Coalition forces found, alive and well in Iraq, a number of key terrorists who enjoyed Saddam's hospitality. Among them was Abu Abbas, mastermind of the October 1985 Achille Lauro hijacking and the murder of Leon Klinghoffer, a 69-year-old, wheelchair-bound American Jew whom Abbas's men threw to his death in the Mediterranean Sea. Another terrorist who took refuge in Baathist Iraq was Khala Khadr al-Salahat, accused of designing the bomb that destroyed Pan Am flight 103 over Lockerbie, Scotland in December 1988 (killing 270 people). Yet another was the Palestinian terrorist Abu Nidal, who resided in Iraq from 1999 to 2002. According to the Beirut office of the Abu Nidal Organization, Nidal had entered Iraq with the full knowledge and assent of the Iraqi authorities.
Coalition troops destroyed at least three terrorist training camps in Iraq, including a base near Baghdad called Salman Pak. This camp featured a passenger-jet fuselage where, according to numerous Iraqi defectors, foreign terrorists were taught how to hijack airliners with utensils.

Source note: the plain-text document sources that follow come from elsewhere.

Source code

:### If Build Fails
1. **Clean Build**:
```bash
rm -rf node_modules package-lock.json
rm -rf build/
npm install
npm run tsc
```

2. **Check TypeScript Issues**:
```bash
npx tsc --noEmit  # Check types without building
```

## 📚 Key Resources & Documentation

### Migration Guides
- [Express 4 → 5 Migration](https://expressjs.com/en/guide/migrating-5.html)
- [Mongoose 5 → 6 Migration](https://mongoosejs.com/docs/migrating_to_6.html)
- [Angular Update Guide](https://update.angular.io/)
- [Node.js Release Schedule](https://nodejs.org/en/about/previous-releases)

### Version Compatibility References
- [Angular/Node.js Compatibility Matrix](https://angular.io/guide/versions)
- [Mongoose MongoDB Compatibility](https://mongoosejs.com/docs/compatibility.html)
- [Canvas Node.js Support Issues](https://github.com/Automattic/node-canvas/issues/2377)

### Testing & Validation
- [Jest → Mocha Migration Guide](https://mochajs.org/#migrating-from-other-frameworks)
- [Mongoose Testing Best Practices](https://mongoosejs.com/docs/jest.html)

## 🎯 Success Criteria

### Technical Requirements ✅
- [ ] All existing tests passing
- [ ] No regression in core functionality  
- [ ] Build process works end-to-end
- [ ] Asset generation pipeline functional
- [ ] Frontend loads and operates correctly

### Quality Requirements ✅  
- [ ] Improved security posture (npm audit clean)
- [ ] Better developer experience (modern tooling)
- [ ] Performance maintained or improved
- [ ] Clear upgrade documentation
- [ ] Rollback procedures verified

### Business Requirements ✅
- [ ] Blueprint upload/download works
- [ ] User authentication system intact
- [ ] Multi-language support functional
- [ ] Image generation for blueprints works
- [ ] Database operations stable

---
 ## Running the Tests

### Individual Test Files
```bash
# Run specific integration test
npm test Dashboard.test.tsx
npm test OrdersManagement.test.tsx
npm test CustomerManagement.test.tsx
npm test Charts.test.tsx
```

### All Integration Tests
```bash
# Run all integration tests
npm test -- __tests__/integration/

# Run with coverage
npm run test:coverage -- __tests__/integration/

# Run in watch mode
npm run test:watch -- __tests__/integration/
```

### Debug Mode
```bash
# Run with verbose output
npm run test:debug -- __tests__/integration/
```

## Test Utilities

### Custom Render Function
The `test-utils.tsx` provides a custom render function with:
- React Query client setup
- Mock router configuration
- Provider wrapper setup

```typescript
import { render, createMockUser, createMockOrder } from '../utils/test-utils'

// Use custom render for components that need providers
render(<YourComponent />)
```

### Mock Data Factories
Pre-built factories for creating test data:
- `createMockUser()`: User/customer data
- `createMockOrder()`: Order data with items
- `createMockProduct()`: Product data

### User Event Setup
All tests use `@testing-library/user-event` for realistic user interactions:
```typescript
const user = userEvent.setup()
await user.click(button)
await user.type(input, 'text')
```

The Philippine government expelled Hisham al Hussein, the second secretary at Iraq's Manila embassy, on February 13, 2003. Cell-phone records indicate that the diplomat had spoken with Abu Madja and Hamsiraji Sali, leaders of Abu Sayyaf, just before and just after this al Qaeda-allied Islamic militant group had conducted an attack in Zamboanga City. Those phone records bolster Sali's claim that the Iraqi diplomat had offered these Muslim extremists Baghdad's help with joint missions.